Records taken from a dataset:
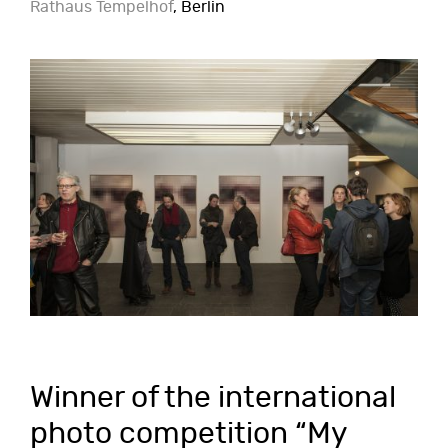
Rathaus Tempelhof
, Berlin
Winner of the international
photo competition “My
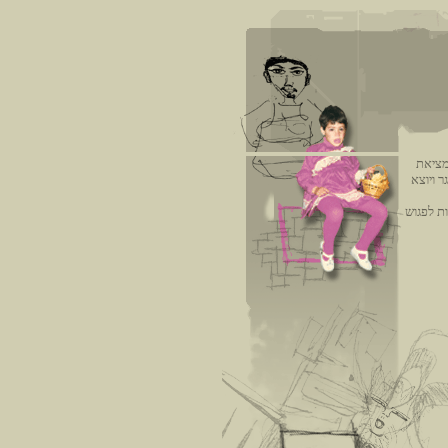
מציאת
 ויוצא
ת לפגוש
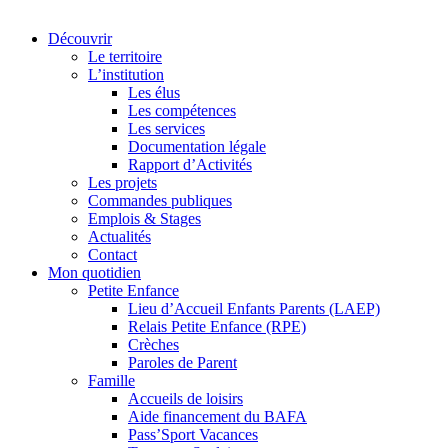
Découvrir
Le territoire
L’institution
Les élus
Les compétences
Les services
Documentation légale
Rapport d’Activités
Les projets
Commandes publiques
Emplois & Stages
Actualités
Contact
Mon quotidien
Petite Enfance
Lieu d’Accueil Enfants Parents (LAEP)
Relais Petite Enfance (RPE)
Crèches
Paroles de Parent
Famille
Accueils de loisirs
Aide financement du BAFA
Pass’Sport Vacances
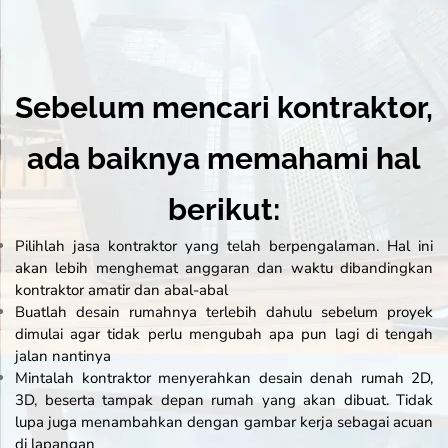
Sebelum mencari kontraktor,
ada baiknya memahami hal
berikut:
Pilihlah jasa kontraktor yang telah berpengalaman. Hal ini
akan lebih menghemat anggaran dan waktu dibandingkan
kontraktor amatir dan abal-abal
Buatlah desain rumahnya terlebih dahulu sebelum proyek
dimulai agar tidak perlu mengubah apa pun lagi di tengah
jalan nantinya
Mintalah kontraktor menyerahkan desain denah rumah 2D,
3D, beserta tampak depan rumah yang akan dibuat. Tidak
lupa juga menambahkan dengan gambar kerja sebagai acuan
di lapangan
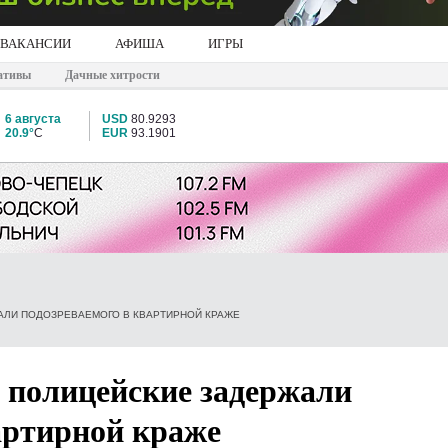
ВАКАНСИИ
АФИША
ИГРЫ
ативы
Дачные хитрости
6 августа
USD
80.9293
20.9°
C
EUR
93.1901
АЛИ ПОДОЗРЕВАЕМОГО В КВАРТИРНОЙ КРАЖЕ
 полицейские задержали
артирной краже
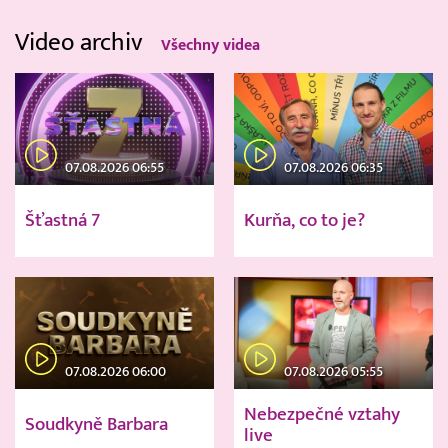
Video archiv
Všechny videa
07.08.2026 06:55
07.08.2026 06:35
Šťastná 7
Kurňa, co to je?
07.08.2026 06:00
07.08.2026 05:55
Nebezpečné vztahy
Soudkyně Barbara
live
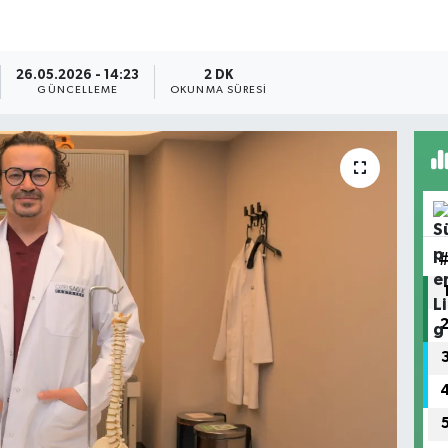
26.05.2026 - 14:23
2 DK
GÜNCELLEME
OKUNMA SÜRESI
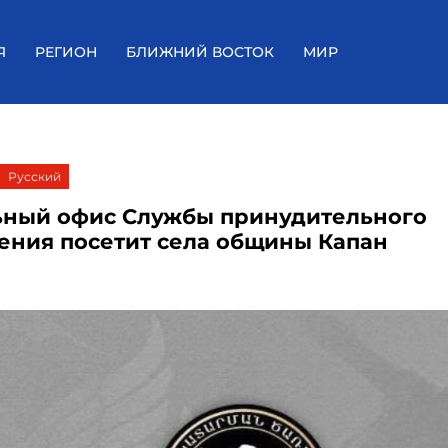
Я
РЕГИОН
БЛИЖНИЙ ВОСТОК
МИР
Русский
ный офис Службы принудительного
ения посетит села общины Капан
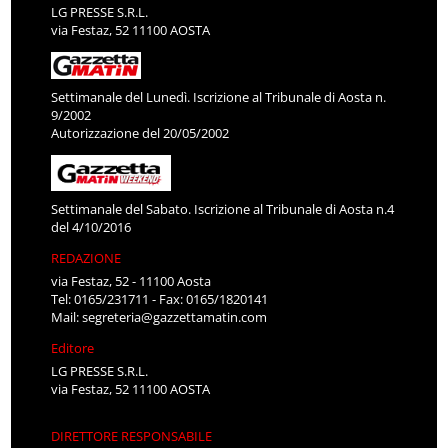
LG PRESSE S.R.L.
via Festaz, 52 11100 AOSTA
Settimanale del Lunedì. Iscrizione al Tribunale di Aosta n.
9/2002
Autorizzazione del 20/05/2002
Settimanale del Sabato. Iscrizione al Tribunale di Aosta n.4
del 4/10/2016
REDAZIONE
via Festaz, 52 - 11100 Aosta
Tel: 0165/231711 - Fax: 0165/1820141
Mail:
segreteria@gazzettamatin.com
Editore
LG PRESSE S.R.L.
via Festaz, 52 11100 AOSTA
DIRETTORE RESPONSABILE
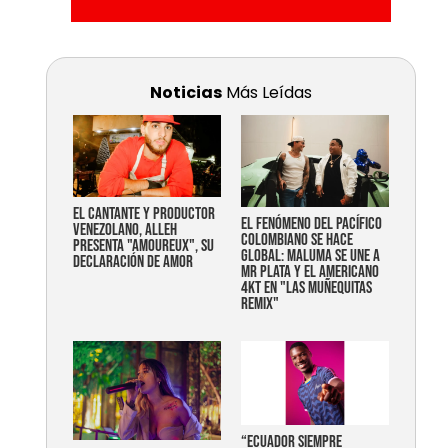
Noticias
Más Leídas
EL CANTANTE Y PRODUCTOR
EL FENÓMENO DEL PACÍFICO
VENEZOLANO, ALLEH
COLOMBIANO SE HACE
PRESENTA "AMOUREUX", SU
GLOBAL: MALUMA SE UNE A
DECLARACIÓN DE AMOR
MR PLATA Y EL AMERICANO
4KT EN "LAS MUÑEQUITAS
REMIX"
“Ecuador siempre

> _What to do_:
Copy the lines of the listing from the line with "Video archiv" up to and including the line with "OKUNMA SÜRESI", character for character. Leave the pictures out of your answer.

> _Solution to this task_:
Video archiv
Všechny videa
07.08.2026 06:55
07.08.2026 06:35
Šťastná 7
Kurňa, co to je?
07.08.2026 06:00
07.08.2026 05:55
Nebezpečné vztahy
Soudkyně Barbara
live
26.05.2026 - 14:23
2 DK
GÜNCELLEME
OKUNMA SÜRESI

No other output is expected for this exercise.